_About this exercise:_ Reproduce each entry below exactly, without omitting any.

[Plain-text document sources]
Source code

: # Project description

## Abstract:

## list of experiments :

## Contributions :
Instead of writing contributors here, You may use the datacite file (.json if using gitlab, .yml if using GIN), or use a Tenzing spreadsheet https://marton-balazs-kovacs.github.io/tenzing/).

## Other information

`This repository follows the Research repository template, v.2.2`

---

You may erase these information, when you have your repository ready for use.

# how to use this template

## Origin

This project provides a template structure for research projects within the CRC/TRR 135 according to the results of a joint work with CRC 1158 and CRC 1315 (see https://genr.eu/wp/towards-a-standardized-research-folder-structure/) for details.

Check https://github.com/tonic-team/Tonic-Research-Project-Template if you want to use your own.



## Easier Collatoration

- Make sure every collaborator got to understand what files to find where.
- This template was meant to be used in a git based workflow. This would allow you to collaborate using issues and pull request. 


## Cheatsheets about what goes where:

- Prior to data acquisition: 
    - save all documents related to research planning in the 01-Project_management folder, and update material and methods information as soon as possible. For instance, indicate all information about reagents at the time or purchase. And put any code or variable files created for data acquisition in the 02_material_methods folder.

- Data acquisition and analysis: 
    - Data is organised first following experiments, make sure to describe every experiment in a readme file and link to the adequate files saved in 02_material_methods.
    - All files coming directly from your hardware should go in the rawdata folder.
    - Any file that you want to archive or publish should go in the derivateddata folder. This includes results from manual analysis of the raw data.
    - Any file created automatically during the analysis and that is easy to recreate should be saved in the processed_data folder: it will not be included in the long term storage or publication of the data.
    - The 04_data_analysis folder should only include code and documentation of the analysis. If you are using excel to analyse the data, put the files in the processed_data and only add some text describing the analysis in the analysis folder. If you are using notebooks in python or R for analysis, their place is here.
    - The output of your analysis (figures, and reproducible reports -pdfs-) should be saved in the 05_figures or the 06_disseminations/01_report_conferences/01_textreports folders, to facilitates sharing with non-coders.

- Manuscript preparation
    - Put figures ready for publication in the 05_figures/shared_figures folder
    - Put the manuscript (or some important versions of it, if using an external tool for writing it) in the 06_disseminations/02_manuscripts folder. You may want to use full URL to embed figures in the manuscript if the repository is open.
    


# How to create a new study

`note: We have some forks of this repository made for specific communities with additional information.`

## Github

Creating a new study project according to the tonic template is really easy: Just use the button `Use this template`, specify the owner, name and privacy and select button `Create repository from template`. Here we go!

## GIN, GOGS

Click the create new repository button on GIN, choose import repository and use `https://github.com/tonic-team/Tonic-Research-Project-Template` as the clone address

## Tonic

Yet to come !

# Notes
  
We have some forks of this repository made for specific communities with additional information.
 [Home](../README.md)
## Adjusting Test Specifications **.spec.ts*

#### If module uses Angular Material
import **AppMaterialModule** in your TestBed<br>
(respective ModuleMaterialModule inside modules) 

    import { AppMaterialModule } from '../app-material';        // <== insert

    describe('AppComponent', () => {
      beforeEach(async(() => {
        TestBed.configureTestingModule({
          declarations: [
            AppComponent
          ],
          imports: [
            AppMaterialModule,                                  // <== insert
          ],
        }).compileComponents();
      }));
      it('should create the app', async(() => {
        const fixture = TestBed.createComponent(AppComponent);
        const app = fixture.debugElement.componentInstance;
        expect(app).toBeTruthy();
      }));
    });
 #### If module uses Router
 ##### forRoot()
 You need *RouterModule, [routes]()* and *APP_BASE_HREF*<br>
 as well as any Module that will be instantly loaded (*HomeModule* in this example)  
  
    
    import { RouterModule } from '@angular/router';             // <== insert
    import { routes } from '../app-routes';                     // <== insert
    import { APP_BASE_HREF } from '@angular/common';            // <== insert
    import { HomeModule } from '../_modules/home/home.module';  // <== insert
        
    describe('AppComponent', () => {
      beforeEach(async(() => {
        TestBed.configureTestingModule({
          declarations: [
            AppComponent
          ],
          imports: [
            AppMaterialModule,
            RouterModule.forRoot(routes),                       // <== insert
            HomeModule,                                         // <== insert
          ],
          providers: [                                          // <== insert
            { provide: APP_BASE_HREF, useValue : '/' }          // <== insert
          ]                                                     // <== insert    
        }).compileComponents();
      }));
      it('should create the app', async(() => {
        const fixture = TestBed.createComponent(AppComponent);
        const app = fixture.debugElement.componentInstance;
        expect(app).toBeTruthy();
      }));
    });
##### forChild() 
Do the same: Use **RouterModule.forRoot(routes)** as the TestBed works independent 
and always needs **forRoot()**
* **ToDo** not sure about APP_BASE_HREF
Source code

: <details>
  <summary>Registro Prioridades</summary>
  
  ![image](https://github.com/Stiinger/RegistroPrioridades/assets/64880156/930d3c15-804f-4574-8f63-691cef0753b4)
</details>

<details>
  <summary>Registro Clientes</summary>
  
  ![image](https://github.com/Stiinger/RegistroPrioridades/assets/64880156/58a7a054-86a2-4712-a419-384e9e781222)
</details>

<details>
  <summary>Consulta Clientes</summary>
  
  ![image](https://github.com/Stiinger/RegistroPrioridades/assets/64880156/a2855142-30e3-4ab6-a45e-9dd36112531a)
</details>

_Exercise solution:_
Source code

: # Project description

## Abstract:

## list of experiments :

## Contributions :
Instead of writing contributors here, You may use the datacite file (.json if using gitlab, .yml if using GIN), or use a Tenzing spreadsheet https://marton-balazs-kovacs.github.io/tenzing/).

## Other information

`This repository follows the Research repository template, v.2.2`

---

You may erase these information, when you have your repository ready for use.

# how to use this template

## Origin

This project provides a template structure for research projects within the CRC/TRR 135 according to the results of a joint work with CRC 1158 and CRC 1315 (see https://genr.eu/wp/towards-a-standardized-research-folder-structure/) for details.

Check https://github.com/tonic-team/Tonic-Research-Project-Template if you want to use your own.



## Easier Collatoration

- Make sure every collaborator got to understand what files to find where.
- This template was meant to be used in a git based workflow. This would allow you to collaborate using issues and pull request. 


## Cheatsheets about what goes where:

- Prior to data acquisition: 
    - save all documents related to research planning in the 01-Project_management folder, and update material and methods information as soon as possible. For instance, indicate all information about reagents at the time or purchase. And put any code or variable files created for data acquisition in the 02_material_methods folder.

- Data acquisition and analysis: 
    - Data is organised first following experiments, make sure to describe every experiment in a readme file and link to the adequate files saved in 02_material_methods.
    - All files coming directly from your hardware should go in the rawdata folder.
    - Any file that you want to archive or publish should go in the derivateddata folder. This includes results from manual analysis of the raw data.
    - Any file created automatically during the analysis and that is easy to recreate should be saved in the processed_data folder: it will not be included in the long term storage or publication of the data.
    - The 04_data_analysis folder should only include code and documentation of the analysis. If you are using excel to analyse the data, put the files in the processed_data and only add some text describing the analysis in the analysis folder. If you are using notebooks in python or R for analysis, their place is here.
    - The output of your analysis (figures, and reproducible reports -pdfs-) should be saved in the 05_figures or the 06_disseminations/01_report_conferences/01_textreports folders, to facilitates sharing with non-coders.

- Manuscript preparation
    - Put figures ready for publication in the 05_figures/shared_figures folder
    - Put the manuscript (or some important versions of it, if using an external tool for writing it) in the 06_disseminations/02_manuscripts folder. You may want to use full URL to embed figures in the manuscript if the repository is open.
    


# How to create a new study

`note: We have some forks of this repository made for specific communities with additional information.`

## Github

Creating a new study project according to the tonic template is really easy: Just use the button `Use this template`, specify the owner, name and privacy and select button `Create repository from template`. Here we go!

## GIN, GOGS

Click the create new repository button on GIN, choose import repository and use `https://github.com/tonic-team/Tonic-Research-Project-Template` as the clone address

## Tonic

Yet to come !

# Notes
  
We have some forks of this repository made for specific communities with additional information.
 [Home](../README.md)
## Adjusting Test Specifications **.spec.ts*

#### If module uses Angular Material
import **AppMaterialModule** in your TestBed<br>
(respective ModuleMaterialModule inside modules) 

    import { AppMaterialModule } from '../app-material';        // <== insert

    describe('AppComponent', () => {
      beforeEach(async(() => {
        TestBed.configureTestingModule({
          declarations: [
            AppComponent
          ],
          imports: [
            AppMaterialModule,                                  // <== insert
          ],
        }).compileComponents();
      }));
      it('should create the app', async(() => {
        const fixture = TestBed.createComponent(AppComponent);
        const app = fixture.debugElement.componentInstance;
        expect(app).toBeTruthy();
      }));
    });
 #### If module uses Router
 ##### forRoot()
 You need *RouterModule, [routes]()* and *APP_BASE_HREF*<br>
 as well as any Module that will be instantly loaded (*HomeModule* in this example)  
  
    
    import { RouterModule } from '@angular/router';             // <== insert
    import { routes } from '../app-routes';                     // <== insert
    import { APP_BASE_HREF } from '@angular/common';            // <== insert
    import { HomeModule } from '../_modules/home/home.module';  // <== insert
        
    describe('AppComponent', () => {
      beforeEach(async(() => {
        TestBed.configureTestingModule({
          declarations: [
            AppComponent
          ],
          imports: [
            AppMaterialModule,
            RouterModule.forRoot(routes),                       // <== insert
            HomeModule,                                         // <== insert
          ],
          providers: [                                          // <== insert
            { provide: APP_BASE_HREF, useValue : '/' }          // <== insert
          ]                                                     // <== insert    
        }).compileComponents();
      }));
      it('should create the app', async(() => {
        const fixture = TestBed.createComponent(AppComponent);
        const app = fixture.debugElement.componentInstance;
        expect(app).toBeTruthy();
      }));
    });
##### forChild() 
Do the same: Use **RouterModule.forRoot(routes)** as the TestBed works independent 
and always needs **forRoot()**
* **ToDo** not sure about APP_BASE_HREF
Source code

: <details>
  <summary>Registro Prioridades</summary>
  
  ![image](https://github.com/Stiinger/RegistroPrioridades/assets/64880156/930d3c15-804f-4574-8f63-691cef0753b4)
</details>

<details>
  <summary>Registro Clientes</summary>
  
  ![image](https://github.com/Stiinger/RegistroPrioridades/assets/64880156/58a7a054-86a2-4712-a419-384e9e781222)
</details>

<details>
  <summary>Consulta Clientes</summary>
  
  ![image](https://github.com/Stiinger/RegistroPrioridades/assets/64880156/a2855142-30e3-4ab6-a45e-9dd36112531a)
</details>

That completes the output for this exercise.